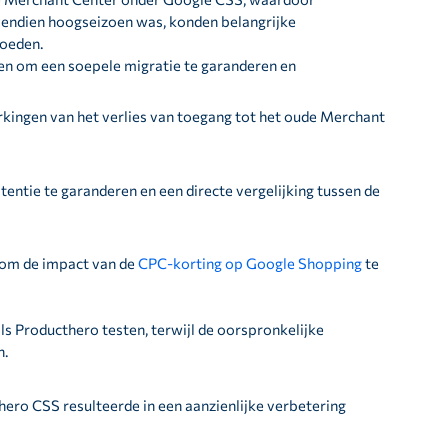
vendien hoogseizoen was, konden belangrijke
loeden.
en om een soepele migratie te garanderen en
kingen van het verlies van toegang tot het oude Merchant
ntie te garanderen en een directe vergelijking tussen de
 om de impact van de
CPC-korting op Google Shopping
te
ls Producthero testen, terwijl de oorspronkelijke
n.
ero CSS resulteerde in een aanzienlijke verbetering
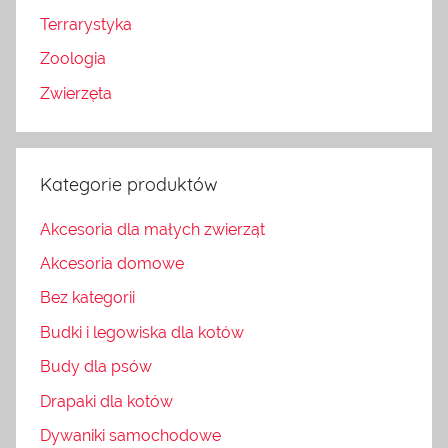
Terrarystyka
Zoologia
Zwierzęta
Kategorie produktów
Akcesoria dla małych zwierząt
Akcesoria domowe
Bez kategorii
Budki i legowiska dla kotów
Budy dla psów
Drapaki dla kotów
Dywaniki samochodowe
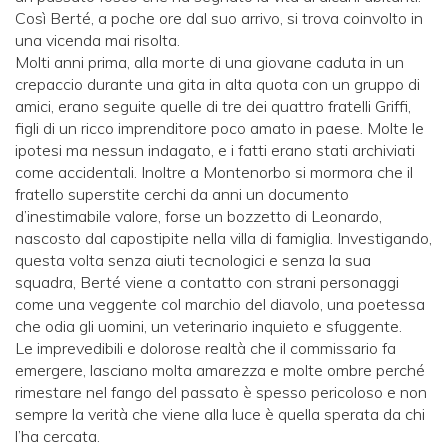
Così Berté, a poche ore dal suo arrivo, si trova coinvolto in
una vicenda mai risolta.
Molti anni prima, alla morte di una giovane caduta in un
crepaccio durante una gita in alta quota con un gruppo di
amici, erano seguite quelle di tre dei quattro fratelli Griffi,
figli di un ricco imprenditore poco amato in paese. Molte le
ipotesi ma nessun indagato, e i fatti erano stati archiviati
come accidentali. Inoltre a Montenorbo si mormora che il
fratello superstite cerchi da anni un documento
d’inestimabile valore, forse un bozzetto di Leonardo,
nascosto dal capostipite nella villa di famiglia. Investigando,
questa volta senza aiuti tecnologici e senza la sua
squadra, Berté viene a contatto con strani personaggi
come una veggente col marchio del diavolo, una poetessa
che odia gli uomini, un veterinario inquieto e sfuggente.
Le imprevedibili e dolorose realtà che il commissario fa
emergere, lasciano molta amarezza e molte ombre perché
rimestare nel fango del passato è spesso pericoloso e non
sempre la verità che viene alla luce è quella sperata da chi
l’ha cercata.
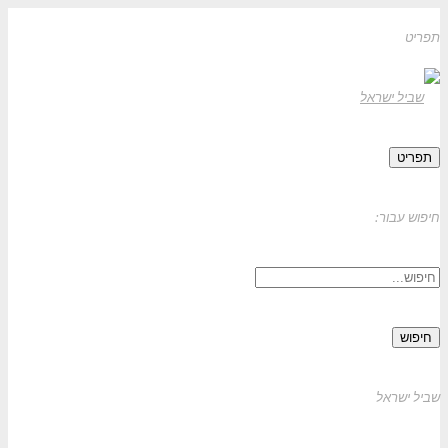
תפריט
תפריט
חיפוש עבור:
חיפוש
שביל ישראל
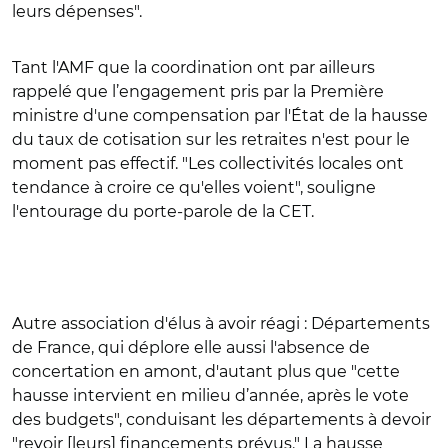
leurs dépenses".
Tant l'AMF que la coordination ont par ailleurs
rappelé que l’engagement pris par la Première
ministre d'une compensation par l'État de la hausse
du taux de cotisation sur les retraites n'est pour le
moment pas effectif. "Les collectivités locales ont
tendance à croire ce qu'elles voient", souligne
l'entourage du porte-parole de la CET.
Autre association d'élus à avoir réagi : Départements
de France, qui déplore elle aussi l'absence de
concertation en amont, d'autant plus que "cette
hausse intervient en milieu d’année, après le vote
des budgets", conduisant les départements à devoir
"revoir [leurs] financements prévus."
La
hausse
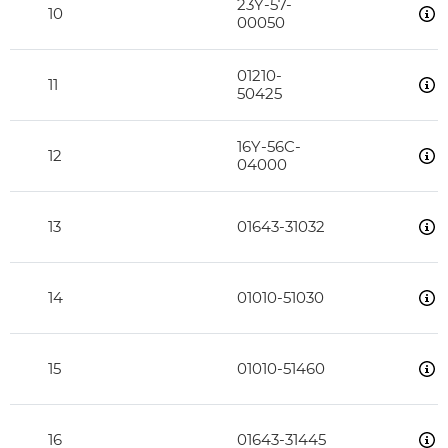
23Y-57-
10
00050
01210-
11
50425
16Y-56C-
12
04000
13
01643-31032
14
01010-51030
15
01010-51460
16
01643-31445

# # # # #

* _PROBLEM DESCRIPTION_
Repeat every line of text from the records above without changing anything, and leave the pictures out of your answer.

* _SOLUTION TO THE PROBLEM_
vendien hoogseizoen was, konden belangrijke
loeden.
en om een soepele migratie te garanderen en
kingen van het verlies van toegang tot het oude Merchant
ntie te garanderen en een directe vergelijking tussen de
 om de impact van de
CPC-korting op Google Shopping
te
ls Producthero testen, terwijl de oorspronkelijke
n.
ero CSS resulteerde in een aanzienlijke verbetering
Terrarystyka
Zoologia
Zwierzęta
Kategorie produktów
Akcesoria dla małych zwierząt
Akcesoria domowe
Bez kategorii
Budki i legowiska dla kotów
Budy dla psów
Drapaki dla kotów
Dywaniki samochodowe
Così Berté, a poche ore dal suo arrivo, si trova coinvolto in
una vicenda mai risolta.
Molti anni prima, alla morte di una giovane caduta in un
crepaccio durante una gita in alta quota con un gruppo di
amici, erano seguite quelle di tre dei quattro fratelli Griffi,
figli di un ricco imprenditore poco amato in paese. Molte le
ipotesi ma nessun indagato, e i fatti erano stati archiviati
come accidentali. Inoltre a Montenorbo si mormora che il
fratello superstite cerchi da anni un documento
d’inestimabile valore, forse un bozzetto di Leonardo,
nascosto dal capostipite nella villa di famiglia. Investigando,
questa volta senza aiuti tecnologici e senza la sua
squadra, Berté viene a contatto con strani personaggi
come una veggente col marchio del diavolo, una poetessa
che odia gli uomini, un veterinario inquieto e sfuggente.
Le imprevedibili e dolorose realtà che il commissario fa
emergere, lasciano molta amarezza e molte ombre perché
rimestare nel fango del passato è spesso pericoloso e non
sempre la verità che viene alla luce è quella sperata da chi
l’ha cercata.
תפריט
תפריט
חיפוש עבור:
חיפוש
שביל ישראל
leurs dépenses".
Tant l'AMF que la coordination ont par ailleurs
rappelé que l’engagement pris par la Première
ministre d'une compensation par l'État de la hausse
du taux de cotisation sur les retraites n'est pour le
moment pas effectif. "Les collectivités locales ont
tendance à croire ce qu'elles voient", souligne
l'entourage du porte-parole de la CET.
Autre association d'élus à avoir réagi : Départements
de France, qui déplore elle aussi l'absence de
concertation en amont, d'autant plus que "cette
hausse intervient en milieu d’année, après le vote
des budgets", conduisant les départements à devoir
"revoir [leurs] financements prévus."
La
hausse
23Y-57-
10
00050
01210-
11
50425
16Y-56C-
12
04000
13
01643-31032
14
01010-51030
15
01010-51460
16
01643-31445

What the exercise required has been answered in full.